● **Aim**
Swap "transcribe" for "copy" in everything from the line containing "Page size: 1654x1241." down to the end of the lines, and give back only those lines with nothing else changed.

Element boundary records
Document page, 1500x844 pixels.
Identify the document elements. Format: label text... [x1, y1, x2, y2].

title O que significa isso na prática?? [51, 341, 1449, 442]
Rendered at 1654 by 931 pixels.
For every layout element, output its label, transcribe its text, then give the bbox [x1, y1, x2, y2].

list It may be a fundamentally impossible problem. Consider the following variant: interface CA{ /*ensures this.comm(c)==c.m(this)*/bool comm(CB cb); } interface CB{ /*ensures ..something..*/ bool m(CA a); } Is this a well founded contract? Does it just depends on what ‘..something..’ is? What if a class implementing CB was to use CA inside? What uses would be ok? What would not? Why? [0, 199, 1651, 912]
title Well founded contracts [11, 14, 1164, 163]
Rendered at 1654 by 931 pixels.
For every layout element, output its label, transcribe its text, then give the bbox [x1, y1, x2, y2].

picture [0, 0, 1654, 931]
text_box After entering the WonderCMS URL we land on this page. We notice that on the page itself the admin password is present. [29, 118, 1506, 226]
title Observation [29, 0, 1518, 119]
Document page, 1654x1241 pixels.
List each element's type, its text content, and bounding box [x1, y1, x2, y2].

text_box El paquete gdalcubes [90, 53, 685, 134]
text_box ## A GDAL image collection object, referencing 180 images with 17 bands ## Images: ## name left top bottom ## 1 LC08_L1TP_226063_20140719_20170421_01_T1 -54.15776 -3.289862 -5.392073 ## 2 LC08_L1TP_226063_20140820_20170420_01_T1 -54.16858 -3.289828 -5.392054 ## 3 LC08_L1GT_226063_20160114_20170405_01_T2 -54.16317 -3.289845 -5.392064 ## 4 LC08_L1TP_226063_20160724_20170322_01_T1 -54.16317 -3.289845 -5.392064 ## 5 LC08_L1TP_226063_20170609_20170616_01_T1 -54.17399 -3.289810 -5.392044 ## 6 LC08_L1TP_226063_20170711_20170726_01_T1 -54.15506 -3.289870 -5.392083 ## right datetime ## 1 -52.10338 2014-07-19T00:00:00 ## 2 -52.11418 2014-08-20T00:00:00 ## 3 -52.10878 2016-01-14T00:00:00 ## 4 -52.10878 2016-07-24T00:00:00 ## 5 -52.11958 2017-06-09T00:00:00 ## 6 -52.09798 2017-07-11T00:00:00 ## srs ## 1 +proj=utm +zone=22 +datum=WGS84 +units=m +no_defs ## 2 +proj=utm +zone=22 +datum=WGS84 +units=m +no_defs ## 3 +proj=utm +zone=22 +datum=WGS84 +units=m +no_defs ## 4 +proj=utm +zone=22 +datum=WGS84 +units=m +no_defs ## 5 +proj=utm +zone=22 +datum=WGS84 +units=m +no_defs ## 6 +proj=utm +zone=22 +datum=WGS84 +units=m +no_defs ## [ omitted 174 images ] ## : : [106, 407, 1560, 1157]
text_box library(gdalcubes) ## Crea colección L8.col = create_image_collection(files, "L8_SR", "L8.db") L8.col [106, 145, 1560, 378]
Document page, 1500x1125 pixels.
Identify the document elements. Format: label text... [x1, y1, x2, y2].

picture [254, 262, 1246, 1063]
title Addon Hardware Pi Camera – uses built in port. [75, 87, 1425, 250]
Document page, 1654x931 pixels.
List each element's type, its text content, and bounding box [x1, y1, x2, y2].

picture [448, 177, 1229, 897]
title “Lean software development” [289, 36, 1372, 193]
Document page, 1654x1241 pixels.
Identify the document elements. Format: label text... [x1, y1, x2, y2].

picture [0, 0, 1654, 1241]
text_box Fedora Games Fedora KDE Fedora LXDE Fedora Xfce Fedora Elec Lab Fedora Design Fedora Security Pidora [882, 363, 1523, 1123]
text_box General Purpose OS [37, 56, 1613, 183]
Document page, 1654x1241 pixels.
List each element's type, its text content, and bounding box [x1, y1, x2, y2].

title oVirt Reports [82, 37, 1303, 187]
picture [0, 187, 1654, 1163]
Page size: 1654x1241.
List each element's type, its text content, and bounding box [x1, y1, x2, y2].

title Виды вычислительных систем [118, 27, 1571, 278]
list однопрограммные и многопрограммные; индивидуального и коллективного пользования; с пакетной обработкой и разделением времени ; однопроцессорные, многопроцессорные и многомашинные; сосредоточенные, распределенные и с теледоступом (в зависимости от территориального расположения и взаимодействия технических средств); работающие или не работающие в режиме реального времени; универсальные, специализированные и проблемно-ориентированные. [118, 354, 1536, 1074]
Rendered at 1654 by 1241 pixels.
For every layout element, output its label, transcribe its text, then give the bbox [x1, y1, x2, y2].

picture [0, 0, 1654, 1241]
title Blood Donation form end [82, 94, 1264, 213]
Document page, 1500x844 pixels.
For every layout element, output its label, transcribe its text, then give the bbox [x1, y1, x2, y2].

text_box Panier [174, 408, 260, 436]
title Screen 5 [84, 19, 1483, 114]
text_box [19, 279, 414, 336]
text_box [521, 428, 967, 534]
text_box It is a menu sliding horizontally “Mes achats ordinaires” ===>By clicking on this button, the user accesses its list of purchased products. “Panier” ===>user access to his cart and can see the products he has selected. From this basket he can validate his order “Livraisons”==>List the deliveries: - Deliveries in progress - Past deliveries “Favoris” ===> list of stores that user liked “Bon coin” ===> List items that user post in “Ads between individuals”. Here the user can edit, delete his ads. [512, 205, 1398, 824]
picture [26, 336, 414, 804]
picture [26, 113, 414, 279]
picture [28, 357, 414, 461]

● **Solution for this task**
Page size: 1654x1241.
List each element's type, its text content, and bounding box [x1, y1, x2, y2].

title Виды вычислительных систем [118, 27, 1571, 278]
list однопрограммные и многопрограммные; индивидуального и коллективного пользования; с пакетной обработкой и разделением времени ; однопроцессорные, многопроцессорные и многомашинные; сосредоточенные, распределенные и с теледоступом (в зависимости от территориального расположения и взаимодействия технических средств); работающие или не работающие в режиме реального времени; универсальные, специализированные и проблемно-ориентированные. [118, 354, 1536, 1074]
Rendered at 1654 by 1241 pixels.
For every layout element, output its label, copy its text, then give the bbox [x1, y1, x2, y2].

picture [0, 0, 1654, 1241]
title Blood Donation form end [82, 94, 1264, 213]
Document page, 1500x844 pixels.
For every layout element, output its label, copy its text, then give the bbox [x1, y1, x2, y2].

text_box Panier [174, 408, 260, 436]
title Screen 5 [84, 19, 1483, 114]
text_box [19, 279, 414, 336]
text_box [521, 428, 967, 534]
text_box It is a menu sliding horizontally “Mes achats ordinaires” ===>By clicking on this button, the user accesses its list of purchased products. “Panier” ===>user access to his cart and can see the products he has selected. From this basket he can validate his order “Livraisons”==>List the deliveries: - Deliveries in progress - Past deliveries “Favoris” ===> list of stores that user liked “Bon coin” ===> List items that user post in “Ads between individuals”. Here the user can edit, delete his ads. [512, 205, 1398, 824]
picture [26, 336, 414, 804]
picture [26, 113, 414, 279]
picture [28, 357, 414, 461]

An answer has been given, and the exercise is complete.